Seniors get up-close look at Silicon Valley innovation center
Seniors get up-close look at Silicon Valley innovation center

A group of seniors got a peek inside a Silicon Valley innovation center when they visited A3, a research and development hub for Airbus, on December 5.

Students in the Computer Science & Technology and Advanced Topic Physics classes took a tour of the facility and heard from engineers, designers, and other A3 employees who are working on projects that aim to transform the aerospace industry. They also heard about an exciting paid summer internship with the company.

"Opportunities like this to see the inner workings of a Silicon Valley startup provide the students with an opportunity to envision themselves in a career where they get to use the skills they are learning in the classroom. They must see the staircase before they can take the first step," said computer science teacher Amy Azevedo Mulgrew '02.

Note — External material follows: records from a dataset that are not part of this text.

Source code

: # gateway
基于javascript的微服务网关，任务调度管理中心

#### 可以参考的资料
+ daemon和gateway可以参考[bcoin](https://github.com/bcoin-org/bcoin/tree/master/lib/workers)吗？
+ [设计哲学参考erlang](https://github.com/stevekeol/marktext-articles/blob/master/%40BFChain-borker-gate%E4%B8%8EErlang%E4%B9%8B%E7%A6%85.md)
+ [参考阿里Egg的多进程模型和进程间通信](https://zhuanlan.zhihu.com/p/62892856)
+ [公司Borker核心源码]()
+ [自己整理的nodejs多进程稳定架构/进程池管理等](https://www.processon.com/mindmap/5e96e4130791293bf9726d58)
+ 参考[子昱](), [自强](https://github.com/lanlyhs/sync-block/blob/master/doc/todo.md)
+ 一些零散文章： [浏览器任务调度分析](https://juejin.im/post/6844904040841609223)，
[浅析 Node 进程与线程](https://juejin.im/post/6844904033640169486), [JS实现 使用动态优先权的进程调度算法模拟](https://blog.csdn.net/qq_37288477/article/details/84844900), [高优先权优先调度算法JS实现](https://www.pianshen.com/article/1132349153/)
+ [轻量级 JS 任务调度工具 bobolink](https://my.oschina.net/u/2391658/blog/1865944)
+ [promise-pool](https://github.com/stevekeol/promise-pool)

The students' main guide was Bix Cruz, father of Damiera Cruz '20 and head of recruiting at A3. He answered questions about the company's projects, the process of bringing an idea to life, important hard and soft skills, and more. "It was also helpful that Mr. Cruz took the time to talk about the application process to a company like A3 and advise the students on how to best represent themselves through their LinkedIn profiles and their ability to talk about their past work and interests," Mulgrew said.

Cruz worked on a project called Vahana, which recently wrapped up testing on an autonomous vehicle that can take off like a helicopter and fly like a plane. Other projects students learned about were:

  • Voom, which Cruz described as Uber but with helicopters
  • Airbus UTM, or Unmanned Traffic Management, which is developing an air traffic control system for drones
  • Monark, which aims to help improve weather forecasting
  • ADAM, a project to improve efficiency in aerospace manufacturing

In a series of presentations, students heard from Head of Systems Marlene Ferrier and Senior Aerodynamics Engineer Monica Syal, who both worked on Vahana; Mike Vergalla, the project executive for Monark; Senior UI/UX Designer Mina Gilan and Business Analyst Jameson Lee, who work on ADAM; Network Architect Damini Gera; and Communications Director Paige Wilson.

In addition to talking about their projects, each of the A3 employees offered the students valuable advice:

  • Be bold when communicating, Ferrier told the girls, especially when you're the only woman in the room.
  • Like other presenters, Ferrier also stressed the importance of being able to effectively communicate what it is you're working on; you can create something amazing, but it doesn't mean anything if no one knows about it.
  • Break big projects into smaller tasks to avoid feeling overwhelmed. Syal said to approach the work as if building a mountain rock by rock.
  • Also important, per Syal: Be happy to fail.
  • Iterate, iterate, iterate—that was Vergalla's main advice. Take the idea out of your head and make it tangible, then build from there. "Making a terrible thing is better than making nothing," he said.
  • Gera urged the students to keep their portfolios as diverse as possible. Someone who can work across industries will be more valuable.
  • Think about the why behind your chosen career, Gera said: "The answer to the why is what will take you places."
  • Follow your passion. As Vergalla said, "I found the most success by allowing myself to be myself."

The presentations were also live streamed to students back at Santa Catalina.

"Their advice for our girls about taking credit for their work, navigating various communication styles, and tackling challenging problems had a huge impact," said Mulgrew, expressing gratitude to Cruz, A3, Assistant Head of Upper School Peter Myers, and her fellow teachers for making the experience happen. "The field trip really provided lessons that I cannot provide in the classroom setting alone."